» What to do
Extract all lines that hold "irritate" from the records below.

── Given records ──

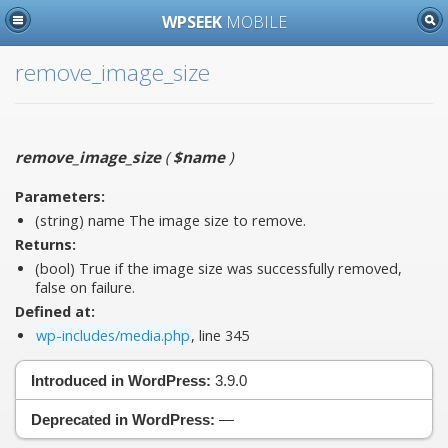
WPSEEK
MOBILE
remove_image_size
remove_image_size
(
$name
)
Parameters:
(string)
name
The image size to remove.
Returns:
(bool) True if the image size was successfully removed,
false on failure.
Defined at:
wp-includes/media.php
, line 345
Introduced in WordPress:
3.9.0
Deprecated in WordPress:
—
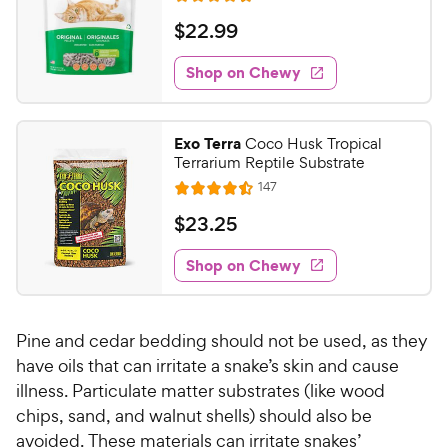
u
R
h
e
t
a
v
$
$
22
.
99
e
i
o
t
2
e
w
f
e
w
Shop on Chewy
2
5
y
s
d
.
s
4
P
t
9
.
r
Exo Terra
Coco Husk Tropical
a
4
9
i
Terrarium Reptile Substrate
r
o
C
c
R
s
147
u
R
h
e
e
t
a
v
$
$
23
.
25
e
i
o
t
2
e
w
f
e
w
Shop on Chewy
3
5
y
s
d
.
s
4
P
t
2
.
r
a
Pine and cedar bedding should not be used, as they
5
5
i
r
o
have oils that can irritate a snake’s skin and cause
C
c
s
u
illness. Particulate matter substrates (like wood
h
e
t
chips, sand, and walnut shells) should also be
e
o
avoided. These materials can irritate snakes’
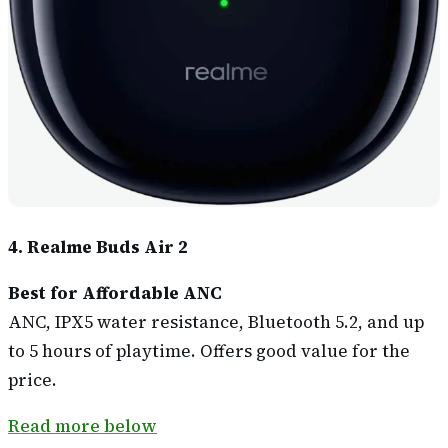
4. Realme Buds Air 2
Best for Affordable ANC
ANC, IPX5 water resistance, Bluetooth 5.2, and up
to 5 hours of playtime. Offers good value for the
price.
Read more below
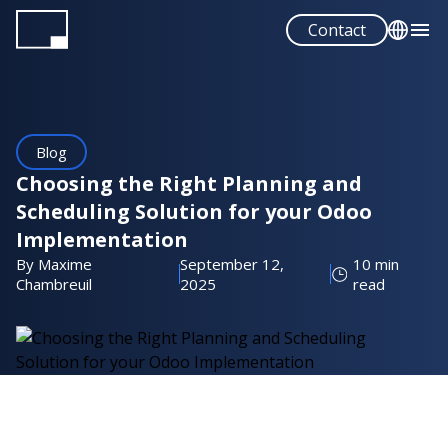
Skip
Contact
to
main
English
content
Français
Español
Blog
Portuguese
Choosing the Right Planning and
Scheduling Solution for your Odoo
Implementation
By Maxime
September 12,
10 min
Chambreuil
2025
read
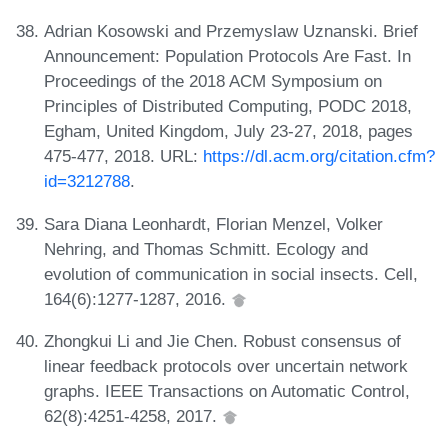
Adrian Kosowski and Przemyslaw Uznanski. Brief
Announcement: Population Protocols Are Fast. In
Proceedings of the 2018 ACM Symposium on
Principles of Distributed Computing, PODC 2018,
Egham, United Kingdom, July 23-27, 2018, pages
475-477, 2018. URL:
https://dl.acm.org/citation.cfm?
id=3212788
.
Sara Diana Leonhardt, Florian Menzel, Volker
Nehring, and Thomas Schmitt. Ecology and
evolution of communication in social insects. Cell,
164(6):1277-1287, 2016.
Zhongkui Li and Jie Chen. Robust consensus of
linear feedback protocols over uncertain network
graphs. IEEE Transactions on Automatic Control,
62(8):4251-4258, 2017.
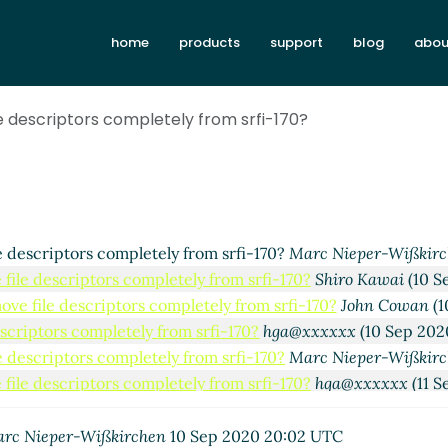
ely from srfi-170?
Duy Nguyen
(10 Sep 2020 18:49 UTC)
home
products
support
blog
abou
pletely from srfi-170?
John Cowan
(10 Sep 2020 18:52 UTC)
completely from srfi-170?
hga@xxxxxx
(10 Sep 2020 19:02 UT
rs completely from srfi-170?
Lassi Kortela
(10 Sep 2020 19:12
e descriptors completely from srfi-170?
completely from srfi-170?
Marc Nieper-Wißkirchen
(10 Sep 2
rs completely from srfi-170?
Lassi Kortela
(10 Sep 2020 19:16
rs completely from srfi-170?
hga@xxxxxx
(10 Sep 2020 19:23
iptors completely from srfi-170?
Marc Nieper-Wißkirchen
(10
scriptors completely from srfi-170?
Shiro Kawai
(10 Sep 2020
e descriptors completely from srfi-170?
Marc Nieper-Wißkir
file descriptors completely from srfi-170?
Shiro Kawai
(10 S
ove file descriptors completely from srfi-170?
John Cowan
(1
scriptors completely from srfi-170?
hga@xxxxxx
(10 Sep 202
e descriptors completely from srfi-170?
Marc Nieper-Wißkir
file descriptors completely from srfi-170?
hga@xxxxxx
(11 S
ove file descriptors completely from srfi-170?
Marc Nieper-
file descriptors completely from srfi-170?
John Cowan
(11 S
rc Nieper-Wißkirchen
10 Sep 2020 20:02 UTC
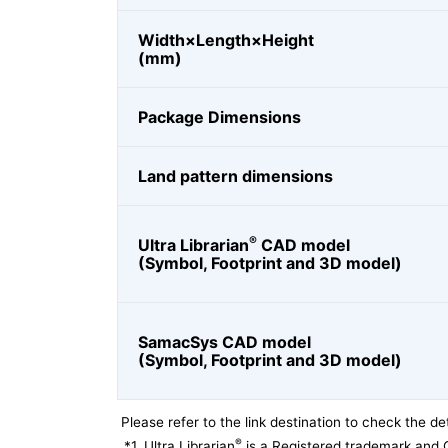
Width×Length×Height
(mm)
Package Dimensions
Land pattern dimensions
®
Ultra Librarian
CAD model
(Symbol, Footprint and 3D model)
SamacSys CAD model
(Symbol, Footprint and 3D model)
Please refer to the link destination to check the det
®
*1
Ultra Librarian
is a Registered trademark and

───

» Exercise answer
have oils that can irritate a snake’s skin and cause
avoided. These materials can irritate snakes’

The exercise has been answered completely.